Wednesday, 20 August 2008
The Celts spread their culture and language across Europe and groups of Celts penetrated Spain in the west as well as Turkey in the east (Galatia).
Beginning around 700 BC, large groups of Celtic peoples began crossing the Pyrenees Mountains from Gaul into the Iberian peninsula. These tribes were moving under the pressure of population expansion, and were looking for new territory with fertile soil and rich pastures. In the beginning, it may be supposed they settled in the lush river valleys of the northern regions, displacing much of the native population. Though these Celts had become pastoral farmers, they brought with them their fierce and warlike heritage.
As more and more newcomers arrived, and the existing Celtic population thrived, they expanded westward and down the coast into the regions known today as Galicia (in northwest Spain) and Portugal to the south. Native populations were subdued and enslaved or driven into the poorer areas of the country, primarily the rocky uplands which were best suited for grazing of sheep and goats. By 400 BC, the Iberian peninsula was predominantly Celtic. Tribe and clan holdings dotted the river valleys and the coasts. Various types of grain were grown on small farming plots, while cattle, pigs and sheep were raised on the open range. There was also time for arts and beauty, as attested to by a number of archaeological treasures unearthed over the years.

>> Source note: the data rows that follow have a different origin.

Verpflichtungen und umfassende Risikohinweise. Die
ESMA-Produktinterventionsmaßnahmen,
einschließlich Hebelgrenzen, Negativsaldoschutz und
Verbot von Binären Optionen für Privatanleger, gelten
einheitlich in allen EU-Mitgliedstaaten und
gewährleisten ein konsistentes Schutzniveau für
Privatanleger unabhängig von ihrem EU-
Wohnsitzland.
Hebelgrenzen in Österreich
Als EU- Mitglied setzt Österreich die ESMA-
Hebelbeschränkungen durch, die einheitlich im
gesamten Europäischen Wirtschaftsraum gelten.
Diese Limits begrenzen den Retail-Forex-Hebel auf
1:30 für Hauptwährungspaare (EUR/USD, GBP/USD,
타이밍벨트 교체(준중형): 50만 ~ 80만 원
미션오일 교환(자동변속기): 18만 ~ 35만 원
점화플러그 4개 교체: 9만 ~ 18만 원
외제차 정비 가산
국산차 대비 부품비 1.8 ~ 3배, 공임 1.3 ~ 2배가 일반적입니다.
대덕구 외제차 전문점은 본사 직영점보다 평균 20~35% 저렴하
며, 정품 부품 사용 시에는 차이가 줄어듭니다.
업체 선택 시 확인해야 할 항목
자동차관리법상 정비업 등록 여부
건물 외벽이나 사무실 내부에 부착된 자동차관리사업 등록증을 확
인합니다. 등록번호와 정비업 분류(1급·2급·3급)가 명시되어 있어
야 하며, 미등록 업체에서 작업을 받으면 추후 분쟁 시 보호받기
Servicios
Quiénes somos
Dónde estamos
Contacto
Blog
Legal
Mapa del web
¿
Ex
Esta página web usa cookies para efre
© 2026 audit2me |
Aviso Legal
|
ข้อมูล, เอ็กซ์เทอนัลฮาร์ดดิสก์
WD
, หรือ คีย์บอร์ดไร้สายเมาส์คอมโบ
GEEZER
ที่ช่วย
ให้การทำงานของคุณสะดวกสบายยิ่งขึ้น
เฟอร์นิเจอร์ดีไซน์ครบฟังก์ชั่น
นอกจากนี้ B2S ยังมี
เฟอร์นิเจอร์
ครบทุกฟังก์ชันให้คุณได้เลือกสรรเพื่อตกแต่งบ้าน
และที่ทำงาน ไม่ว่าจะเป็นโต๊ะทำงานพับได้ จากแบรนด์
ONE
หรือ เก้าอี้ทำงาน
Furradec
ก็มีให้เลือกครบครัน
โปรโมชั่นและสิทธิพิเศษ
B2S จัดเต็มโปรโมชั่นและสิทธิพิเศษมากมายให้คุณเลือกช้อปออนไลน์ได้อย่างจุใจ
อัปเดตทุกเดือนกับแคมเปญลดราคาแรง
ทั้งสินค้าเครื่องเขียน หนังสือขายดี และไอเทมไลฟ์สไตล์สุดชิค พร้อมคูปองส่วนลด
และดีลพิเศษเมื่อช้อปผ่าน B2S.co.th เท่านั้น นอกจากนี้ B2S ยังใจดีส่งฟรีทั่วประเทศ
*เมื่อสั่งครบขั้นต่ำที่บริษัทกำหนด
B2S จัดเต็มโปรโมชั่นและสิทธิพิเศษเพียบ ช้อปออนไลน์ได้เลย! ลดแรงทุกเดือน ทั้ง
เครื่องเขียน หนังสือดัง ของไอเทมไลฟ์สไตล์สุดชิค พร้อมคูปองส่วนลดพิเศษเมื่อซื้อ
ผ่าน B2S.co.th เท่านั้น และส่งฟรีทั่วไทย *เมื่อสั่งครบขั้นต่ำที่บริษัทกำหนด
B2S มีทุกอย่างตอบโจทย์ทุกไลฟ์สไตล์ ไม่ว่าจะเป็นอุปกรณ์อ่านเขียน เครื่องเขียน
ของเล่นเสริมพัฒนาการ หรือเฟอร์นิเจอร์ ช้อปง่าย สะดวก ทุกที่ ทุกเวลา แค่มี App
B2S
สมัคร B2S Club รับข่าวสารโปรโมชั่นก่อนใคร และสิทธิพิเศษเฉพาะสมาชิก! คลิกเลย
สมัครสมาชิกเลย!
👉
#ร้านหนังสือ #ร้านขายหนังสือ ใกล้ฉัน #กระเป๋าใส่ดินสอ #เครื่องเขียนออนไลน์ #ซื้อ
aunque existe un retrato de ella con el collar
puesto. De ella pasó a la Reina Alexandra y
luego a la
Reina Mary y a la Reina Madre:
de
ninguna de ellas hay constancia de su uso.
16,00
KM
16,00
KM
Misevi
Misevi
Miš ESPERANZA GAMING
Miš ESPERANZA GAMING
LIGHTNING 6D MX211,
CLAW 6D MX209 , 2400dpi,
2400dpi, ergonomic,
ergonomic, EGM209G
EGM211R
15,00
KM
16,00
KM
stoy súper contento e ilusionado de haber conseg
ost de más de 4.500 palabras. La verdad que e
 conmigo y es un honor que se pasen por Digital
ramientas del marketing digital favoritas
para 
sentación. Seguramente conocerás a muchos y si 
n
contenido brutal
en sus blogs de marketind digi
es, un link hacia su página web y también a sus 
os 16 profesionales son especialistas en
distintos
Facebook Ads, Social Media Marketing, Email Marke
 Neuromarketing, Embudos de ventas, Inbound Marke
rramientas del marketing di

Though the Celts themselves have all but vanished from the Iberian peninsula, their heritage and influence is still strong. There are many examples of the old language to be found in some item and place-names. The old Celtiberian language used a variation of the Phoenician alphabet, and appears to have been used mainly by the Druids. The language died out around 100 BC, as a result of Roman pressures. To this day, it has not been fully deciphered.
The universal Celtic love of music and dance lives on in many areas of Galicia. Folk-dances in this region are quite similar to those of Ireland and Scotland. Musical rhythms and melodic patterns also show some interesting similarities. The Celt-Iberians even have a bagpipe which gives a sound near to that of the uillean pipes of Ireland. Each year, Galicia sends representatives to the Pan-Celtic Festival in Lorient, Brittany.